*Stated problem A*: Say whether each statement agrees with the Lasso.jl issue about intercepts. Give yes or no for each, followed by the deciding words from the issue in quotation marks. (i) Fitting a LassoModel with the formula x ~ 1 + y raises an error. (ii) The formula @formula(x ~ 1 + y) also fails in GLM.lm. (iii) Writing @formula(x ~ y) makes Lasso.jl fit a model without an intercept.
*Stated problem B*: Pick up the Lasso.jl issue about intercepts after its final line and extend it.

*Extract provided*:
···
JuliaStats / Lasso.jl

Lasso/Elastic Net linear and generalized linear models
Other
143 stars 31 forks source link

Model type LassoModel doesn't support intercept #74

Open ForceBru opened 1 year ago

ForceBru commented 1 year ago

Code that doesn't work

julia> using DataFrames, Lasso

julia> df = DataFrame(x=randn(100), y=3randn(100) .+ 1);

julia> fit(LassoModel, @formula(x ~ 1 + y), df)
ERROR: ArgumentError: Model type LassoModel doesn't support intercept specified in formula x ~ 1 + y
Stacktrace:
 [1] apply_schema(t::FormulaTerm{Term, Tuple{ConstantTerm{Int64}, Term}}, schema::StatsModels.Schema, Mod::Type{LassoModel})
   @ StatsModels ~/.julia/packages/StatsModels/fK0P3/src/schema.jl:288
 [2] ModelFrame(f::FormulaTerm{Term, Tuple{ConstantTerm{Int64}, Term}}, data::NamedTuple{(:x, :y), Tuple{Vector{Float64}, Vector{Float64}}}; model::Type{LassoModel}, contrasts::Dict{Symbol, Any})
   @ StatsModels ~/.julia/packages/StatsModels/fK0P3/src/modelframe.jl:84
 [3] kwcall(::NamedTuple{(:model, :contrasts), Tuple{UnionAll, Dict{Symbol, Any}}}, ::Type{ModelFrame}, f::FormulaTerm{Term, Tuple{ConstantTerm{Int64}, Term}}, data::NamedTuple{(:x, :y), Tuple{Vector{Float64}, Vector{Float64}}})
   @ StatsModels ~/.julia/packages/StatsModels/fK0P3/src/modelframe.jl:73
 [4] fit(::Type{LassoModel}, ::FormulaTerm{Term, Tuple{ConstantTerm{Int64}, Term}}, ::DataFrame; contrasts::Dict{Symbol, Any}, kwargs::Base.Pairs{Symbol, Union{}, Tuple{}, NamedTuple{(), Tuple{}}})
   @ StatsModels ~/.julia/packages/StatsModels/fK0P3/src/statsmodel.jl:85
 [5] fit(::Type{LassoModel}, ::FormulaTerm{Term, Tuple{ConstantTerm{Int64}, Term}}, ::DataFrame)
   @ StatsModels ~/.julia/packages/StatsModels/fK0P3/src/statsmodel.jl:78
 [6] top-level scope
   @ REPL[7]:1

Why can I not manually specify an intercept like @formula(x ~ 1 + y)? The documentation ?@formula says:

1, 0, and -1 indicate the presence (for 1) or absence (for 0 and -1) of an intercept column.

So 1 is a valid intercept specification, like in R. This @formula also works in GLM.lm.

Code that works

If I write @formula(x ~ y), Lasso.jl will automatically fit a model with an intercept:

julia> fit(LassoModel, @formula(x ~ y), df)
StatsModels.TableRegressionModel{LassoModel{LinearModel{GLM.LmResp{Vector{Float64}}, GLM.DensePredChol{Float64, LinearAlgebra.CholeskyPivoted{Float64, Matrix{Float64}, Vector{Int64}}}}, MinAICc}, Matrix{Float64}}

x ~ y

Coefficients:
LassoModel using MinAICc(2) segment of the regularization path.
···
*Data shown*:
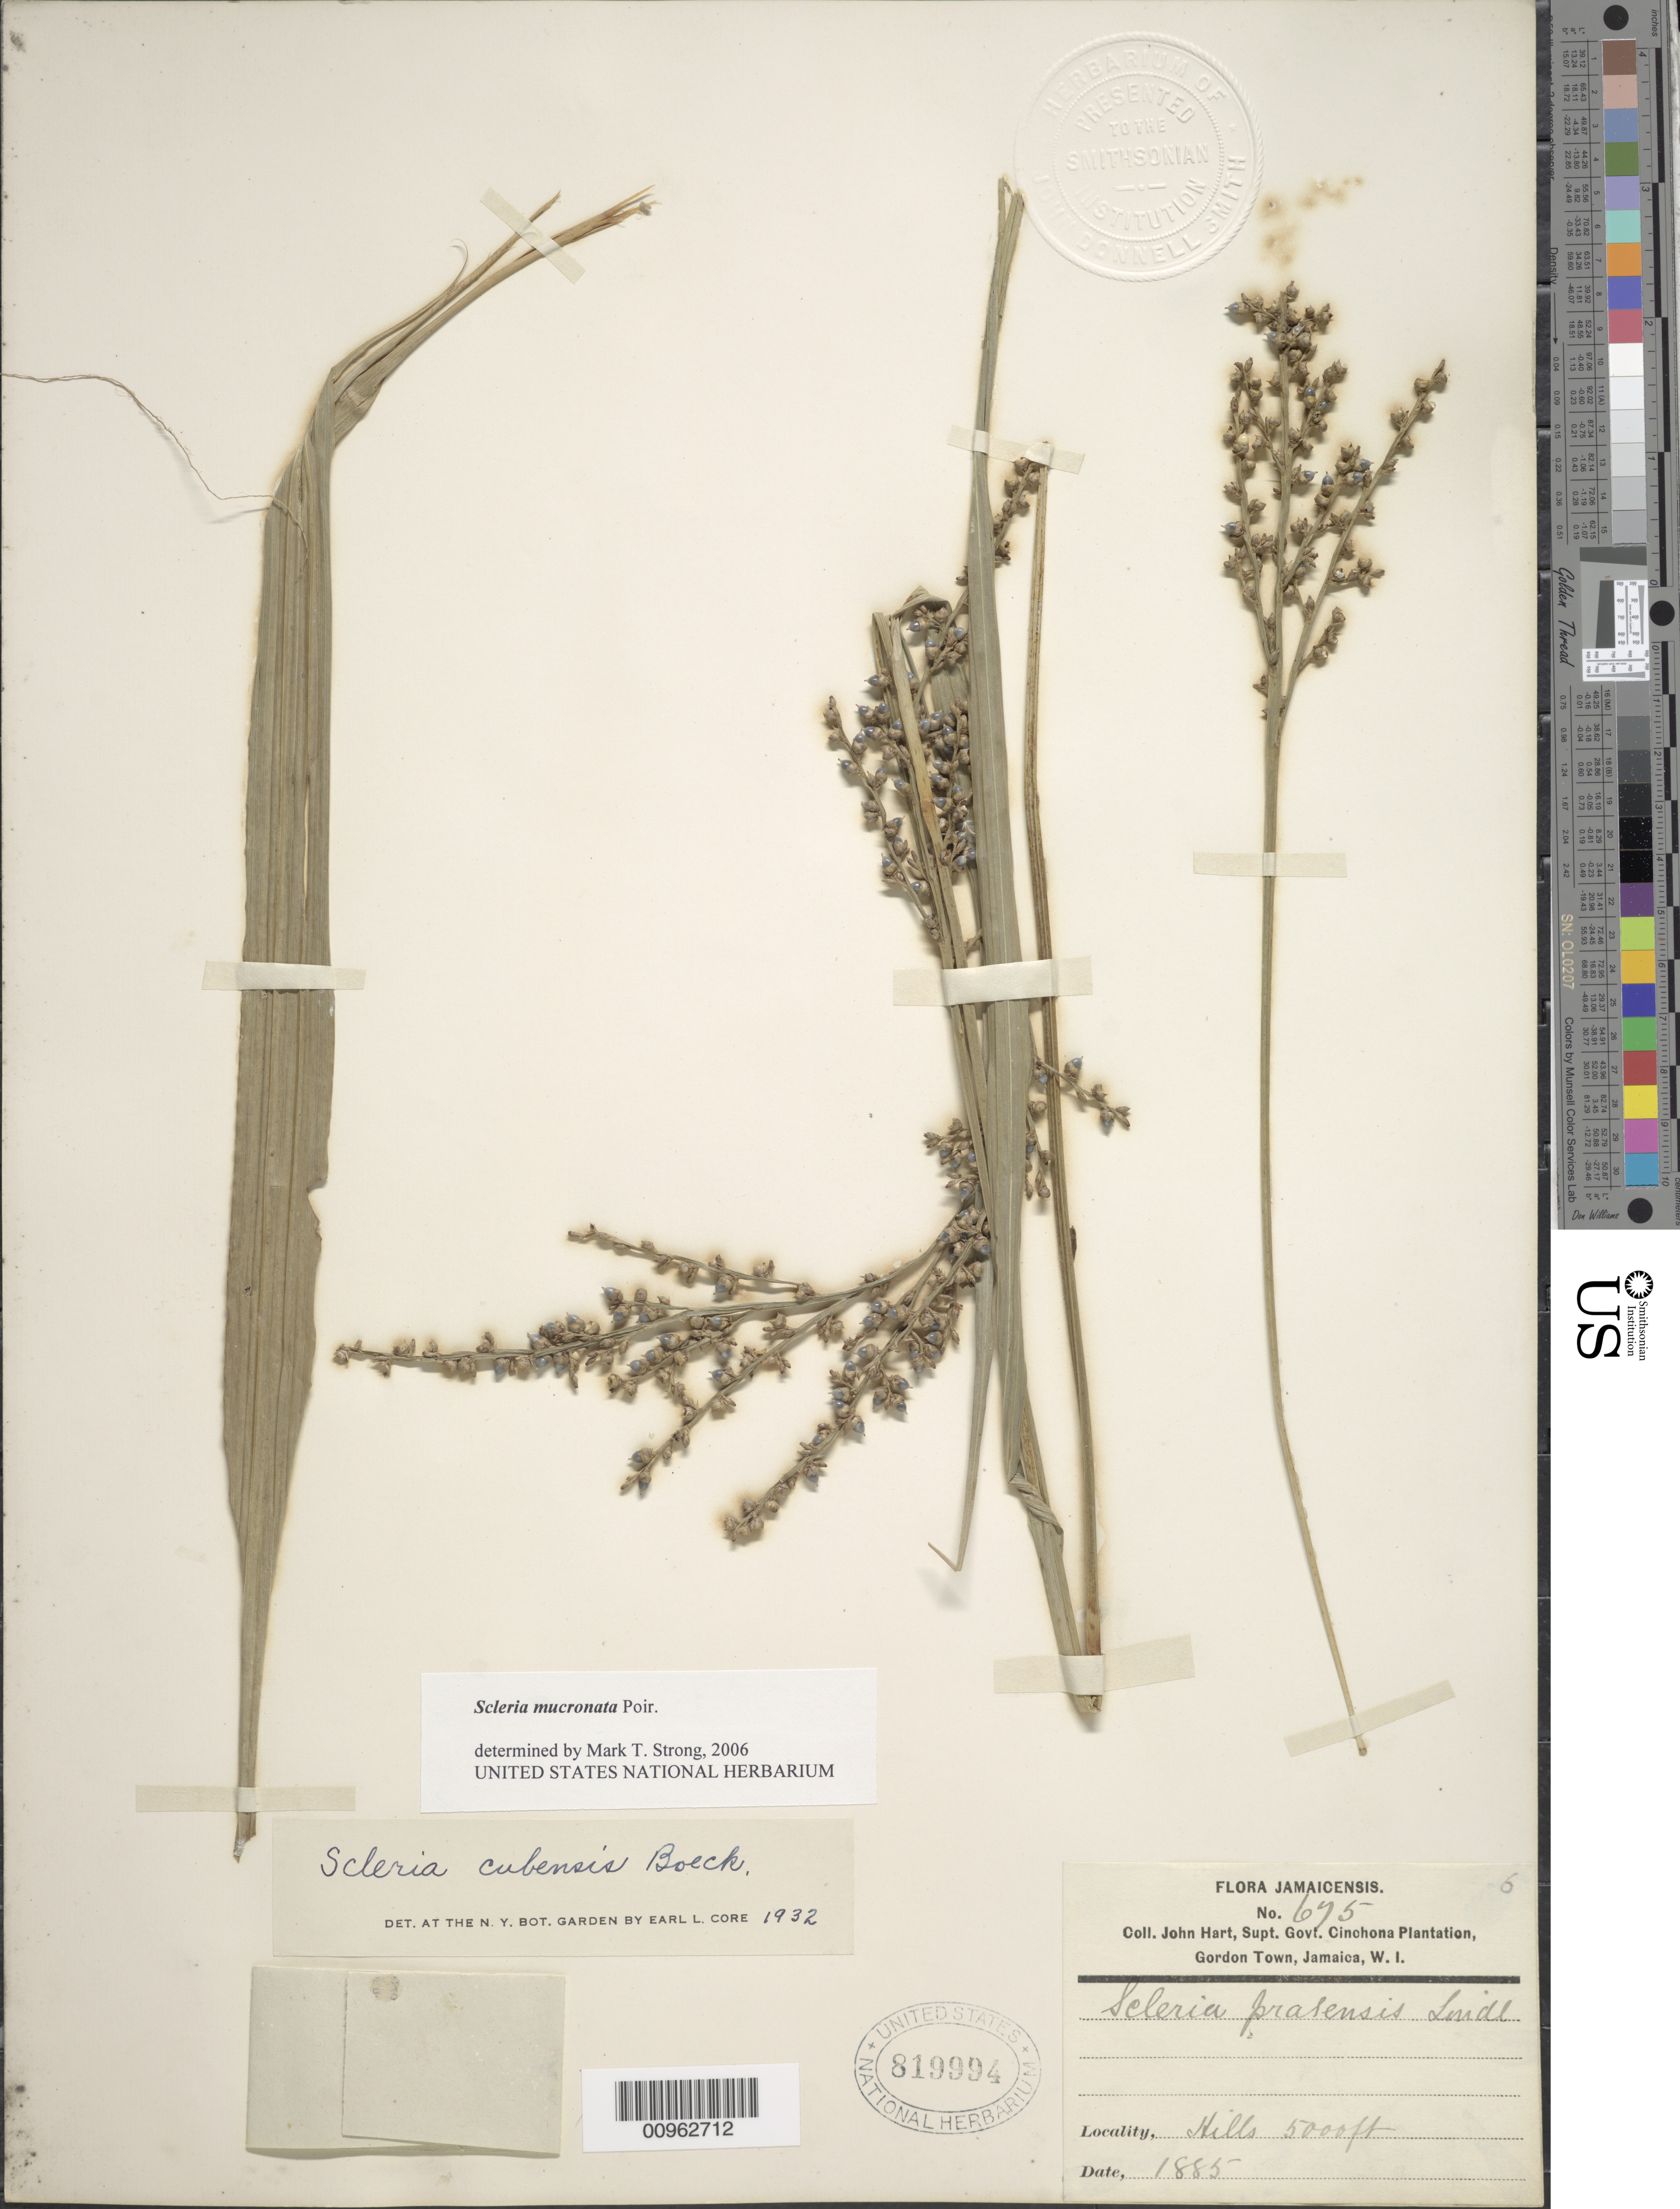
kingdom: Plantae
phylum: Tracheophyta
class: Liliopsida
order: Poales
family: Cyperaceae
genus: Scleria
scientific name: Scleria mucronata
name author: Poir.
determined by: Strong, M. T., (US), Smithsonian Institution - National Museum of Natural History (UNITED STATES)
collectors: J. Hart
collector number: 675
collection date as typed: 1885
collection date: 1885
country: Jamaica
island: Jamaica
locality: Gordon Town, Supt. Govt. Cinchona Plantation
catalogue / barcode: US 819994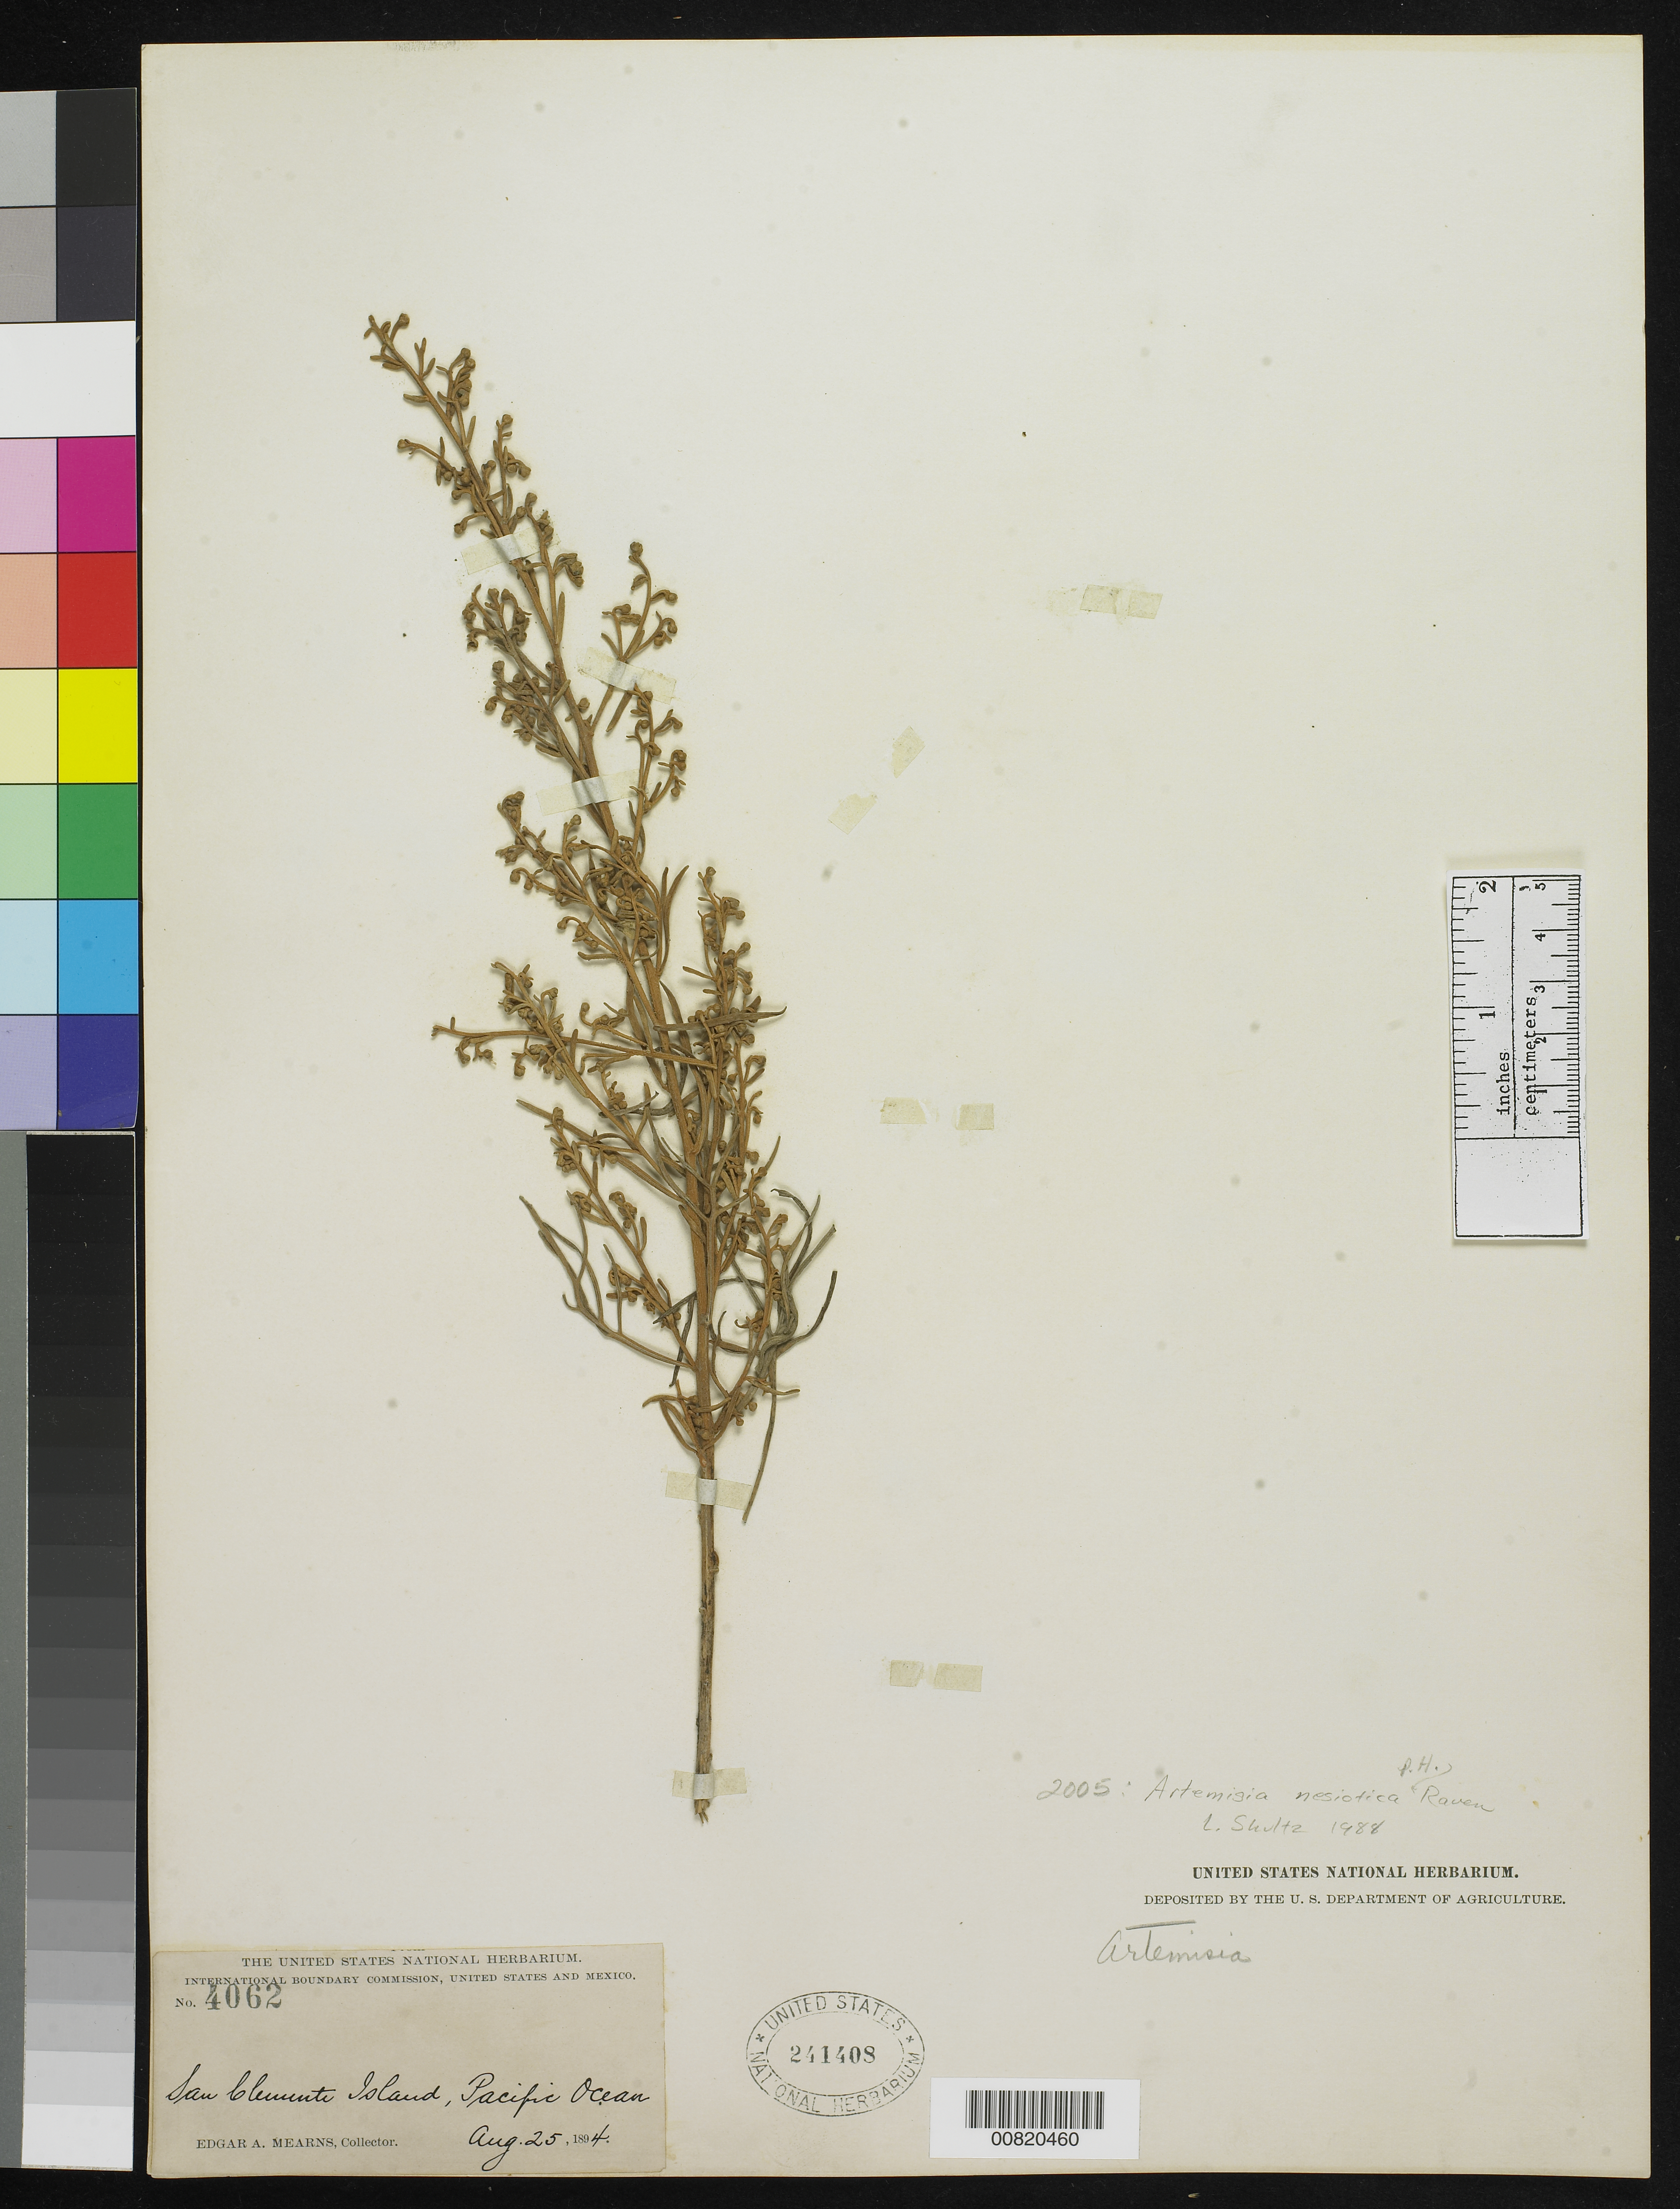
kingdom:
···
*Result A*:
(i) Yes: "ERROR: ArgumentError: Model type LassoModel doesn't support intercept specified in formula x ~ 1 + y"
(ii) No: "This @formula also works in GLM.lm."
(iii) No: "If I write @formula(x ~ y), Lasso.jl will automatically fit a model with an intercept"

*Result B*:
Coefficients:
──────────────
      Estimate
──────────────
x1  -0.132743
x2   0.0497596
──────────────

I assume the first coefficient is the intercept and the second one is multiplied by y, so the model is:

x = -0.132743 + 0.0497596 * y

So, intercepts are supported, but I can't manually specify that I want an intercept.

More code that doesn't work

Let's fit a model without an intercept. I specify this with the 0 in @formula(x ~ 0 + y).

julia> fit(LassoModel, @formula(x ~ 0 + y), df)
StatsModels.TableRegressionModel{LassoModel{LinearModel{GLM.LmResp{Vector{Float64}}, GLM.DensePredChol{Float64, LinearAlgebra.CholeskyPivoted{Float64, Matrix{Float64}, Vector{Int64}}}}, MinAICc}, Matrix{Float64}}

x ~ 0 + y

Coefficients:
LassoModel using MinAICc(2) segment of the regularization path.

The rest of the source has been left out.